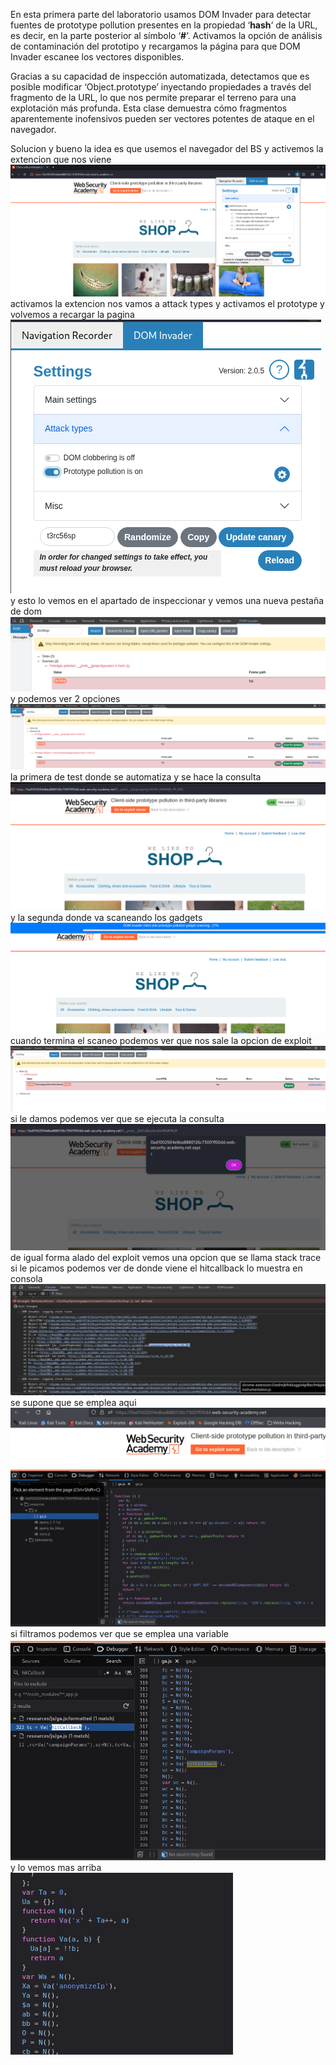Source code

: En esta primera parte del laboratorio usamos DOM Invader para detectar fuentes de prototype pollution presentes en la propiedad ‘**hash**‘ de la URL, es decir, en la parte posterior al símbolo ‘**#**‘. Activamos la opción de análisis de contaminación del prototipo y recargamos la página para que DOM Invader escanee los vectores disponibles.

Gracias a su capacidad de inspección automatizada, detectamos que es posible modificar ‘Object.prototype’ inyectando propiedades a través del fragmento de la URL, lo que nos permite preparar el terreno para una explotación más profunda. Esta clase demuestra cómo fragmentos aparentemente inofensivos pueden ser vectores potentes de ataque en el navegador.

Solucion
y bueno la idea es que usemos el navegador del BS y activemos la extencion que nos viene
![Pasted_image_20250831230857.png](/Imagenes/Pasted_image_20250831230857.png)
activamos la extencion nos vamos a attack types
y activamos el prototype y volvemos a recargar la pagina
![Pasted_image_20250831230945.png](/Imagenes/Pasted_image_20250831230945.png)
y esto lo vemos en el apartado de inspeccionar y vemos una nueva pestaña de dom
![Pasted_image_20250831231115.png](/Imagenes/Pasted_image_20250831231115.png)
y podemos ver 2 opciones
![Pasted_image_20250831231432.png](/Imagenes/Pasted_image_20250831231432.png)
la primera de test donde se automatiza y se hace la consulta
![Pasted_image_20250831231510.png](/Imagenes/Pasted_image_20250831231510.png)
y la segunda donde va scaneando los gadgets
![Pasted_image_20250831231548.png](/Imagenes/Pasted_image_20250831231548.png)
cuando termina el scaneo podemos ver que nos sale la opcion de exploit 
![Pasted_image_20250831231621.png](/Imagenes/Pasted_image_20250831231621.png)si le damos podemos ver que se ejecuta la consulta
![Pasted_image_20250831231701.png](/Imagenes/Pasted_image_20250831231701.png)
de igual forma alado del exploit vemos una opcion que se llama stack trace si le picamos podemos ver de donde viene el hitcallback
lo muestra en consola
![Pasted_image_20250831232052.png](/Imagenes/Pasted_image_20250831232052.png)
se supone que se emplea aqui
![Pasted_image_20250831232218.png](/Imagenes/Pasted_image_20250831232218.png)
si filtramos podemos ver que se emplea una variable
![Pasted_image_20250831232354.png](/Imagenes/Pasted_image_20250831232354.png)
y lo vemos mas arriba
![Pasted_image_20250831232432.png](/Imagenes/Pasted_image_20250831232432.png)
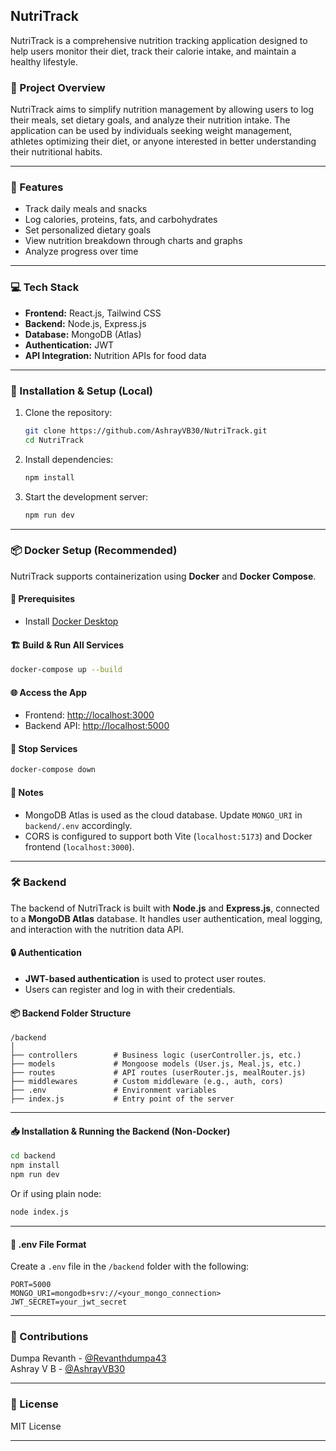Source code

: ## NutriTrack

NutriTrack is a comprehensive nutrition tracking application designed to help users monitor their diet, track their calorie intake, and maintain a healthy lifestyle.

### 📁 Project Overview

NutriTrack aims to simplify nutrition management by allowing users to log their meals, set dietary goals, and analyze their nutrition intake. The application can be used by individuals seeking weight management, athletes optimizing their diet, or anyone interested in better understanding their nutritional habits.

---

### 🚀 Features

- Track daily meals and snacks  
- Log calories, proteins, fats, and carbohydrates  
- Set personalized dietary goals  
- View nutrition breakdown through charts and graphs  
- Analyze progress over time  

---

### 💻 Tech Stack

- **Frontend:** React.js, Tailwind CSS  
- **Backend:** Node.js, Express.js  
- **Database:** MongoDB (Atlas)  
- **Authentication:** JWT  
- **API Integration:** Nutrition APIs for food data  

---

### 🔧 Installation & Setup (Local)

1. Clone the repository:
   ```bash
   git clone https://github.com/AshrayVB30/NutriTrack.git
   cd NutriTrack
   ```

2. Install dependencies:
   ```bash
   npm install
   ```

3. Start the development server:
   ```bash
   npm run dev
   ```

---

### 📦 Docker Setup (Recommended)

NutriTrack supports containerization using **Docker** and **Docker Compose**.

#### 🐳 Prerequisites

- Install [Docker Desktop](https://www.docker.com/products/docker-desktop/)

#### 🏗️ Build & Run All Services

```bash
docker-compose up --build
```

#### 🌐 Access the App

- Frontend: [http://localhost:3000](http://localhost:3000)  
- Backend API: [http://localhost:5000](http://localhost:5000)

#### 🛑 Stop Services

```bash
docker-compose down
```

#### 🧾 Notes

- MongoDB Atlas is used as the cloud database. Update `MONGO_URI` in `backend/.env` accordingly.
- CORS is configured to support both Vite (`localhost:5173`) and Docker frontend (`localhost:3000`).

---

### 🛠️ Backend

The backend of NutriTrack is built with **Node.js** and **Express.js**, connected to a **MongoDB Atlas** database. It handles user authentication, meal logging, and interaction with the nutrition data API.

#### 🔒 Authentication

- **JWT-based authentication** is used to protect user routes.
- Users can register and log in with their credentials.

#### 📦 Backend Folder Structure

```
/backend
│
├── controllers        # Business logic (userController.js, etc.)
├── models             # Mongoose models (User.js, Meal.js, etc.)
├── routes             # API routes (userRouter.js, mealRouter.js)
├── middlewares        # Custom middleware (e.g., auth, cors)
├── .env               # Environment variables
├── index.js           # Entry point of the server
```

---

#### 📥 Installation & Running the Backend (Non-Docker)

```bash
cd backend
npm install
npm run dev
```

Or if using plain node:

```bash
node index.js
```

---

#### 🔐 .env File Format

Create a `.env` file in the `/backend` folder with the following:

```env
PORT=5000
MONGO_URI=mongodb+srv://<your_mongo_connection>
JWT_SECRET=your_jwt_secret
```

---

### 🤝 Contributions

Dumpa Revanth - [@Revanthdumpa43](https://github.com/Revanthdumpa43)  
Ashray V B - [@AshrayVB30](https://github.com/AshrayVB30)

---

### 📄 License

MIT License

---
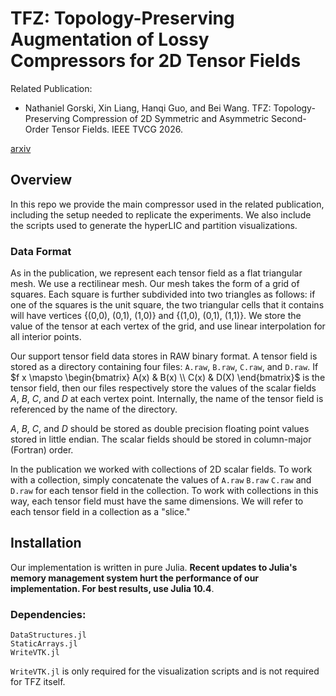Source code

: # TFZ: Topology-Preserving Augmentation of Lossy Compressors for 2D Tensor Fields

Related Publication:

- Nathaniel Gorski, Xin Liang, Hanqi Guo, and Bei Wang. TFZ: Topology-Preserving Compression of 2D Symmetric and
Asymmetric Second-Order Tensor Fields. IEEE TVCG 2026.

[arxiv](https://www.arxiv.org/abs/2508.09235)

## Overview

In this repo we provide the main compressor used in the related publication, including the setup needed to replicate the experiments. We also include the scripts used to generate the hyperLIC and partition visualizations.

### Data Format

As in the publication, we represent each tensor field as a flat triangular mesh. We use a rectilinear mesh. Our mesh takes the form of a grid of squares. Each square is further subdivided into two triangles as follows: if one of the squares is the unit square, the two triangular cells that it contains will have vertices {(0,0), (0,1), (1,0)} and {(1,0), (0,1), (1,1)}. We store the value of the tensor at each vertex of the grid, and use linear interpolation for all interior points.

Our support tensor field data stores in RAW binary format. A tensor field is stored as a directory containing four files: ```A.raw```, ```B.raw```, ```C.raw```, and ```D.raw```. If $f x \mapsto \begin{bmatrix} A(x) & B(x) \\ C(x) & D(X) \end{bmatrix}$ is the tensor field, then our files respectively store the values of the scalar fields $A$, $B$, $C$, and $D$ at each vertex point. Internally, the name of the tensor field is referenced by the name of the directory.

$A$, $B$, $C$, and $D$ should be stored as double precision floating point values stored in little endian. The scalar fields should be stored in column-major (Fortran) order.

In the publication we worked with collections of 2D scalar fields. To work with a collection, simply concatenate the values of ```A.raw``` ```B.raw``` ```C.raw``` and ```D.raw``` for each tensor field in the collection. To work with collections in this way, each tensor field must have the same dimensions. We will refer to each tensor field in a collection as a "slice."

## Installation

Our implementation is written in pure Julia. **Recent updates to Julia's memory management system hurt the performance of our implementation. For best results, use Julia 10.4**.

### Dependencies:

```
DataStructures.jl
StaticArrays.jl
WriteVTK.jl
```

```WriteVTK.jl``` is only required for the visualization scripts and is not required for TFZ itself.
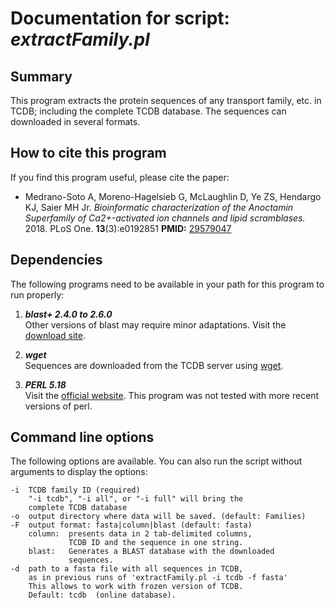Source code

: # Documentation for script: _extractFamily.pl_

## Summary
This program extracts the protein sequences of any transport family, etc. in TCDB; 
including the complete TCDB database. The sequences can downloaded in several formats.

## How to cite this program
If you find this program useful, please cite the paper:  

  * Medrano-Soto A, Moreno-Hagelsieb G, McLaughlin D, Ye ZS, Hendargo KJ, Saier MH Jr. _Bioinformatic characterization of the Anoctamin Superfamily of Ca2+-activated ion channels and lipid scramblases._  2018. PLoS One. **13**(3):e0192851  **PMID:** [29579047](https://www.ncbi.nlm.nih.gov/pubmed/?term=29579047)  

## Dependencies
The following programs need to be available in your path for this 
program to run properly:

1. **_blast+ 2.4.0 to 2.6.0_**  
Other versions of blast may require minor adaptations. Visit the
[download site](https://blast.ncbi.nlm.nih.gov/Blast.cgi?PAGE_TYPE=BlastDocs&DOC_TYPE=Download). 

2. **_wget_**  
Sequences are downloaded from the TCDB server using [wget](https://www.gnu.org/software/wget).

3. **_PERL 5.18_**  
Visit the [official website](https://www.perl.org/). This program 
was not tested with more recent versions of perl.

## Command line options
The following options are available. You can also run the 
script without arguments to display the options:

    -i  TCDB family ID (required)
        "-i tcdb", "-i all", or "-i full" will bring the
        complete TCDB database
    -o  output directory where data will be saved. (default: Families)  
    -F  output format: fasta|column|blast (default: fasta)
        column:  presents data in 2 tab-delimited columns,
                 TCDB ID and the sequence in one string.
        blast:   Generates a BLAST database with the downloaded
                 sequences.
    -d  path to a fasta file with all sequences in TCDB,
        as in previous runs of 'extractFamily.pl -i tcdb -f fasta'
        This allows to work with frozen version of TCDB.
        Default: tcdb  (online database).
···
### PROBLEM STATEMENT
Whenever a line of the records holds the string "Topology", pick it out and copy it.

### SOLUTION TO THIS TASK
: # TFZ: Topology-Preserving Augmentation of Lossy Compressors for 2D Tensor Fields
- Nathaniel Gorski, Xin Liang, Hanqi Guo, and Bei Wang. TFZ: Topology-Preserving Compression of 2D Symmetric and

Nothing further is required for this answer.